Demian Brady of the National Taxpayers Union identifies guiding principles associated with the president’s tax plan.
Based on the President’s proposal, five principles for tax reform seem to be guiding the administration.
1.Simplify Individual Tax Brackets and Increase the Standard Deduction: Trump’s plan would consolidate the existing seven tax brackets into three tax brackets of 10%, 25%, and 35%. This would lower the top personal income tax rate by 4.6%, from 39.6% to 35%. In order to further target savings to lower- and middle-income households, the plan also calls for doubling the standard deduction which would mean that a joint- filer couple would pay a 0% tax rate on the first $24,000 of their income, and would not have keep track of as many receipts for tax filing purposes. …
… 2.Eliminate Deductions: On the individual tax side, the Trump plan proposes to eliminate all deductions except the mortgage deduction and charitable donation deduction. Additionally, the plan calls for the closing of tax breaks that disproportionately benefit the wealthiest taxpayers. …
… 3.Repeal Taxes that Hinder Economic Growth: The repeal of the Estate Tax, the Alternative Minimum Tax, and the 3.8% Obamacare investment income tax are also at the forefront of Trump’s tax plan. …

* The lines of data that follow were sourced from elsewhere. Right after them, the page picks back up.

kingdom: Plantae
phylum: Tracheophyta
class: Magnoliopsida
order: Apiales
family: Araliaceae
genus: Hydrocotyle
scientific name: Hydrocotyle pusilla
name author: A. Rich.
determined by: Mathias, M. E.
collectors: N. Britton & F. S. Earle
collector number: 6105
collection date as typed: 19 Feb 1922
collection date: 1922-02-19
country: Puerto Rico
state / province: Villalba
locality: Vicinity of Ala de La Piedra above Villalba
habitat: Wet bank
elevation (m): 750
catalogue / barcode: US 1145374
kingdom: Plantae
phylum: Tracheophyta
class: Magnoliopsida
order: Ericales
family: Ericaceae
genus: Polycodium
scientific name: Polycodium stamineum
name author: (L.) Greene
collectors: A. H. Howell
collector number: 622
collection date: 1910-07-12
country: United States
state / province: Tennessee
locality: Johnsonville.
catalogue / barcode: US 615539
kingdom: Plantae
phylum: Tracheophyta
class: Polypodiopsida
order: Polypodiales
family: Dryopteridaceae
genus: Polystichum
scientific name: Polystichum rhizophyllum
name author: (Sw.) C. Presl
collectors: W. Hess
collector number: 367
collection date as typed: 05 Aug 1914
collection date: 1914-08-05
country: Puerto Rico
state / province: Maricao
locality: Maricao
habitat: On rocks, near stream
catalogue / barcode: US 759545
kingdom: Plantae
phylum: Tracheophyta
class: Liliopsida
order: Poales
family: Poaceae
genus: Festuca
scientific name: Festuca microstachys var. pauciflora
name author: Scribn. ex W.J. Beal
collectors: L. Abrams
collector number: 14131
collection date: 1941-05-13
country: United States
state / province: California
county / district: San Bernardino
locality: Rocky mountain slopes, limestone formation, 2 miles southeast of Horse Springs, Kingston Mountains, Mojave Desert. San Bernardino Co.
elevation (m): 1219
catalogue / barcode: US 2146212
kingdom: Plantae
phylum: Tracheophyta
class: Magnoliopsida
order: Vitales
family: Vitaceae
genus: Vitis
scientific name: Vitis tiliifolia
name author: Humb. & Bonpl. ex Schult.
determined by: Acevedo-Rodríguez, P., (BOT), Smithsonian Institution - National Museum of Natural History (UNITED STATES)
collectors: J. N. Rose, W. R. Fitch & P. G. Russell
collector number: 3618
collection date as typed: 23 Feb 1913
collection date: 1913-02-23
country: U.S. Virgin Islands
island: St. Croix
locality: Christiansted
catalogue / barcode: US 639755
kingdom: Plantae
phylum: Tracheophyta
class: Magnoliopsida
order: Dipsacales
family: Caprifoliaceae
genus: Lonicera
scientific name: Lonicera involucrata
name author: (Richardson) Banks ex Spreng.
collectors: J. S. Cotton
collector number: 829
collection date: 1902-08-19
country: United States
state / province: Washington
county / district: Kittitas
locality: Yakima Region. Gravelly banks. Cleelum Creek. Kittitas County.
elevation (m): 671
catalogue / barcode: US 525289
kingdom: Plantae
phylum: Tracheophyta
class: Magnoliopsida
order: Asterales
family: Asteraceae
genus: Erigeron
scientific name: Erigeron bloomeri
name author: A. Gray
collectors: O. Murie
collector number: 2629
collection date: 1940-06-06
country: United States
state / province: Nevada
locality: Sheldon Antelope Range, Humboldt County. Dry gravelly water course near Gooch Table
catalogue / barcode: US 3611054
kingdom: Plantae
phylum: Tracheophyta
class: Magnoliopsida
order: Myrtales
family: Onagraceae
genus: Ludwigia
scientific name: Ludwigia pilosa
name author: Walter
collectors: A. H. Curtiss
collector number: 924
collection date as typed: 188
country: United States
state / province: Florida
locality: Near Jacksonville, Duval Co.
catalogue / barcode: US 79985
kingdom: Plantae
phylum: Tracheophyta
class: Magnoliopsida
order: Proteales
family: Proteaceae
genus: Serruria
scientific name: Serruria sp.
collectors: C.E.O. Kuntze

… 4.Reduce the Corporate and Small Business Tax Rate and Move to Territorial System: Trump’s plan would cut the current corporate tax rate from 35% — the highest in the developed world — to 15%. This reduction would mean the United States would have a lower tax rate than other OECD countries, like France, Mexico, Spain, Italy, United Kingdom, Norway, and others. The only OECD countries with the same or lower tax rates would be Poland (15%), Latvia (15%), Canada (15%), Ireland (12.5%), Hungary (9%), and Switzerland (8.5%). According to Mnuchin, small- and medium-sized businesses would also be eligible for the 15% rate. This would make the United States more competitive in the increasingly globalized economy and free up investment capital for businesses. …
… 5.Repatriation: Trump’s plan would also include a one-time tax on the repatriation on wealth that is currently being held overseas by businesses and individuals because of our current tax law. Although the plan does not provide a specific rate, leaving that rate to be determined by Congress, Cohn ensured the American people that it would be a “competitive” rate.